The Court, however, found that certification is appropriate here for several reasons:
- First, the Court “recognized the parties’ representations that its February 15, 2018, Opinion, finding defendants liable for violating the display right under §106(5) of the Copyright Act, has created tremendous uncertainty for online publishers.” Specifically, the Court noted that insofar as the subject embedded image was hosted on Twitter, the frequency with which embedded images are “retweeted” made “the resolution of this legal question” important “beyond this case.”
- The Court further explained that “while there are remaining issues to be determined, the key issue in this case − whether there is copyright liability under the display right where one publisher ‘embeds’ an image hosted on a third-party server – has already been decided.”
- The Court then reasoned that “a reversal on appeal would result in the dismissal of several defendants and narrow the issues for those defendants who would remain.” Thus, it would “materially advance the ultimate termination of this litigation.”
The defendants have 10 days from Judge Forrest’s certification to file a petition with the Court of Appeals under F.R.A.P. Rule 5, requesting permission for an interlocutory appeal. The petition must include (1) the facts necessary to understand the question presented, (2) the question itself, (3) the relief sought, (4) the reasons why the appeal should be allowed and is authorized by a statute or rule and (5) the Opinion and Judge Forrest’s Order granting permission.

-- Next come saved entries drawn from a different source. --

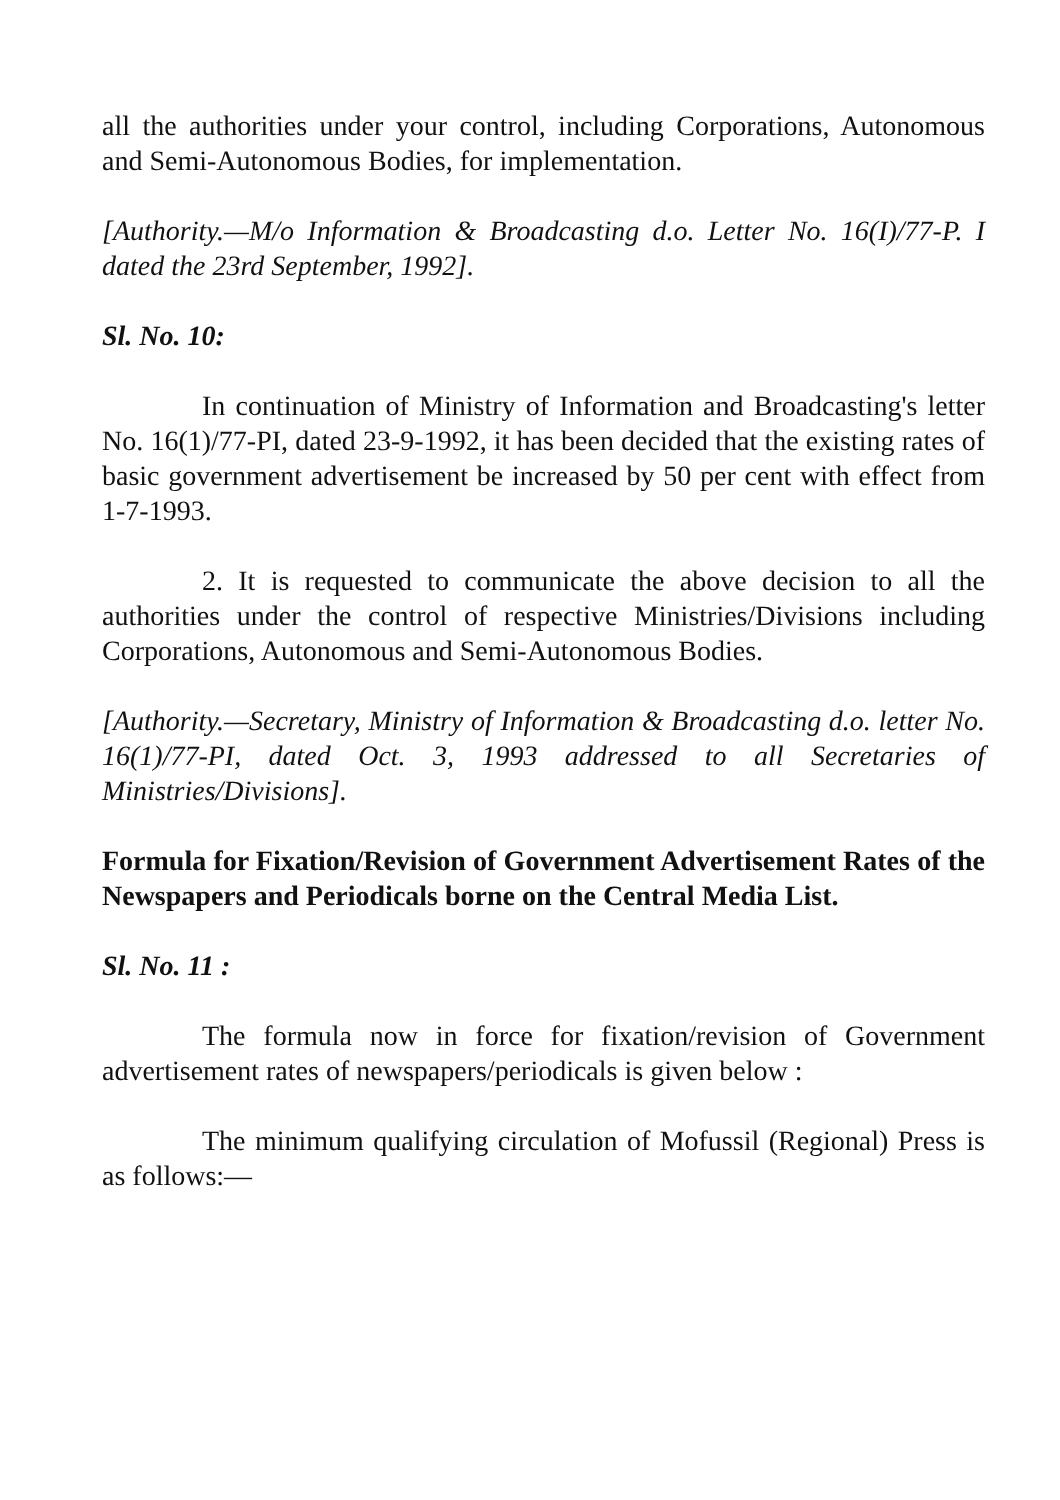all the authorities under your control, including Corporations, Autonomous and Semi-Autonomous Bodies, for implementation.
[Authority.—M/o Information & Broadcasting d.o. Letter No. 16(I)/77-P. I dated the 23rd September, 1992].
Sl. No. 10:
In continuation of Ministry of Information and Broadcasting's letter No. 16(1)/77-PI, dated 23-9-1992, it has been decided that the existing rates of basic government advertisement be increased by 50 per cent with effect from 1-7-1993.
2. It is requested to communicate the above decision to all the authorities under the control of respective Ministries/Divisions including Corporations, Autonomous and Semi-Autonomous Bodies.
[Authority.—Secretary, Ministry of Information & Broadcasting d.o. letter No. 16(1)/77-PI, dated Oct. 3, 1993 addressed to all Secretaries of Ministries/Divisions].
Formula for Fixation/Revision of Government Advertisement Rates of the Newspapers and Periodicals borne on the Central Media List.
Sl. No. 11 :
The formula now in force for fixation/revision of Government advertisement rates of newspapers/periodicals is given below :
The minimum qualifying circulation of Mofussil (Regional) Press is as follows:—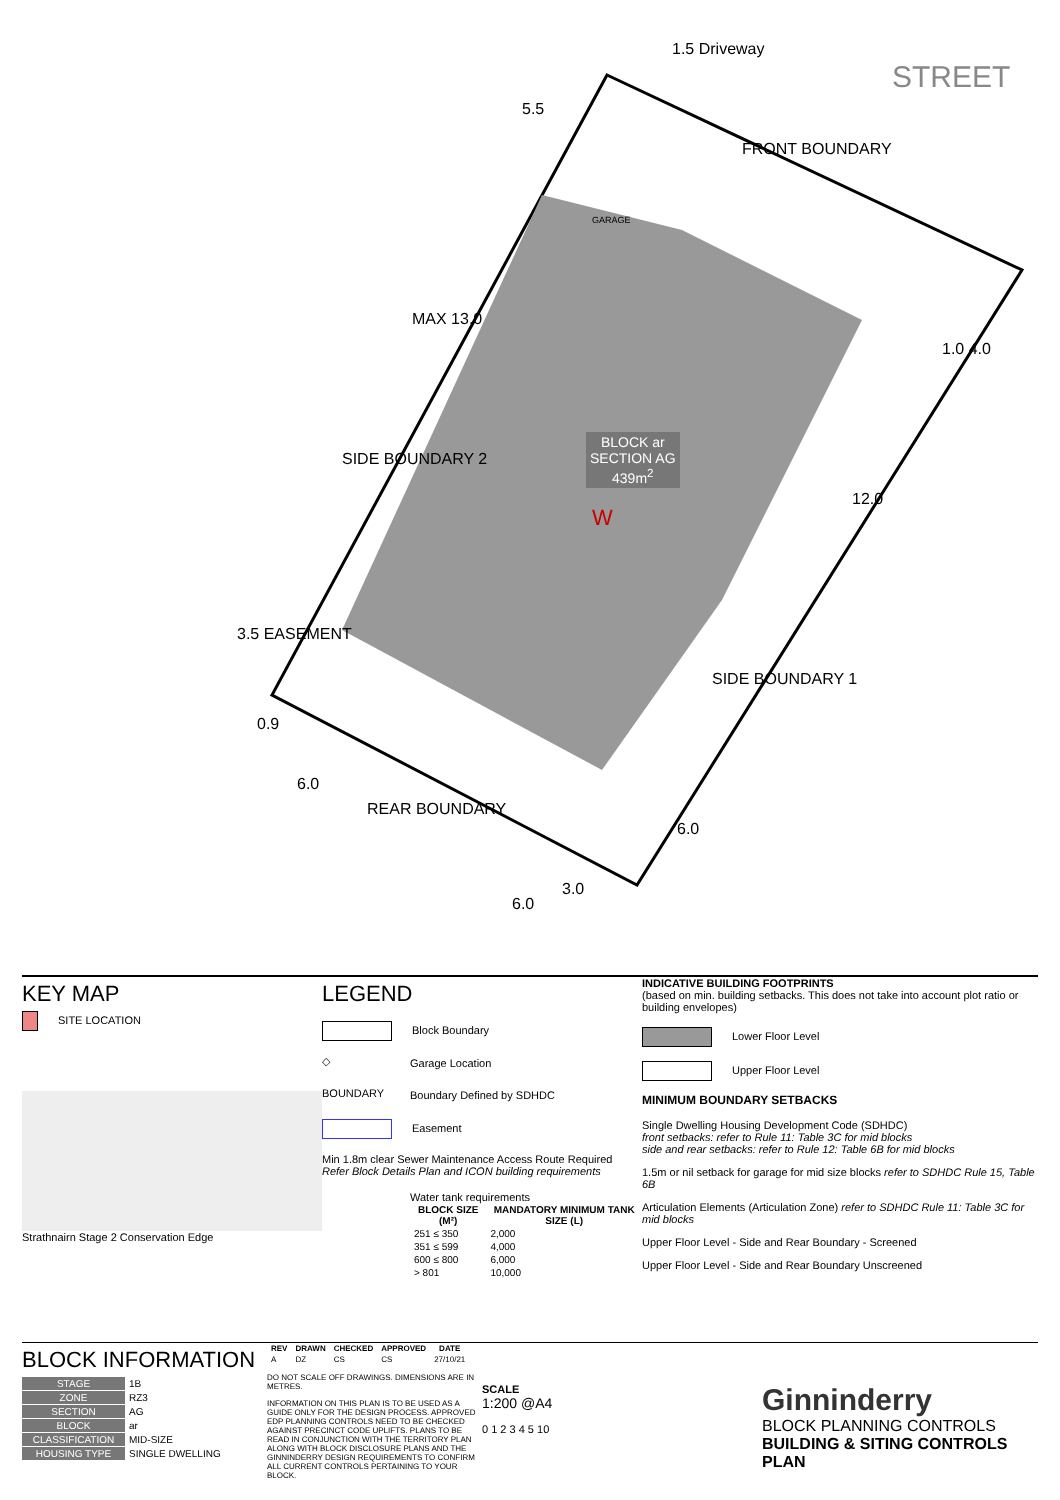1.5 Driveway
STREET
FRONT BOUNDARY
5.5
GARAGE
MAX 13.0
1.0 4.0
SIDE BOUNDARY 2
BLOCK ar
SECTION AG
439m<sup>2</sup>
W
12.0
3.5 EASEMENT
SIDE BOUNDARY 1
0.9
6.0
REAR BOUNDARY
6.0
3.0
6.0
KEY MAP
SITE LOCATION
Strathnairn Stage 2 Conservation Edge
LEGEND
Block Boundary
◇ Garage Location
BOUNDARY Boundary Defined by SDHDC
Easement
Min 1.8m clear Sewer Maintenance Access Route Required Refer Block Details Plan and ICON building requirements
Water tank requirements
| BLOCK SIZE (M²) | MANDATORY MINIMUM TANK SIZE (L) |
| --- | --- |
| 251 ≤ 350 | 2,000 |
| 351 ≤ 599 | 4,000 |
| 600 ≤ 800 | 6,000 |
| > 801 | 10,000 |
INDICATIVE BUILDING FOOTPRINTS
(based on min. building setbacks. This does not take into account plot ratio or building envelopes)
Lower Floor Level
Upper Floor Level
MINIMUM BOUNDARY SETBACKS
Single Dwelling Housing Development Code (SDHDC)
front setbacks: refer to Rule 11: Table 3C for mid blocks
side and rear setbacks: refer to Rule 12: Table 6B for mid blocks
1.5m or nil setback for garage for mid size blocks refer to SDHDC Rule 15, Table 6B
Articulation Elements (Articulation Zone) refer to SDHDC Rule 11: Table 3C for mid blocks
Upper Floor Level - Side and Rear Boundary - Screened
Upper Floor Level - Side and Rear Boundary Unscreened
BLOCK INFORMATION
| STAGE | 1B |
| ZONE | RZ3 |
| SECTION | AG |
| BLOCK | ar |
| CLASSIFICATION | MID-SIZE |
| HOUSING TYPE | SINGLE DWELLING |
| REV | DRAWN | CHECKED | APPROVED | DATE |
| --- | --- | --- | --- | --- |
| A | DZ | CS | CS | 27/10/21 |
DO NOT SCALE OFF DRAWINGS. DIMENSIONS ARE IN METRES.
INFORMATION ON THIS PLAN IS TO BE USED AS A GUIDE ONLY FOR THE DESIGN PROCESS. APPROVED EDP PLANNING CONTROLS NEED TO BE CHECKED AGAINST PRECINCT CODE UPLIFTS. PLANS TO BE READ IN CONJUNCTION WITH THE TERRITORY PLAN ALONG WITH BLOCK DISCLOSURE PLANS AND THE GINNINDERRY DESIGN REQUIREMENTS TO CONFIRM ALL CURRENT CONTROLS PERTAINING TO YOUR BLOCK.
SCALE
1:200 @A4
0 1 2 3 4 5 10
Ginninderry
BLOCK PLANNING CONTROLS
BUILDING & SITING CONTROLS PLAN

The Petition is expected to be filed shortly.
Depending on the Second Circuit’s decision on whether to accept the interlocutory appeal and the ultimate decision it renders on the applicability of the Server Test to embedded content, a conflict between the Second and Ninth Circuit Courts could arise, pressing the issue closer to being brought before the Supreme Court. In the interim, millions of websites that use linking as part of their model and those photographers and content providers who are seeking a new avenue to seek compensation wait in limbo to see what happens.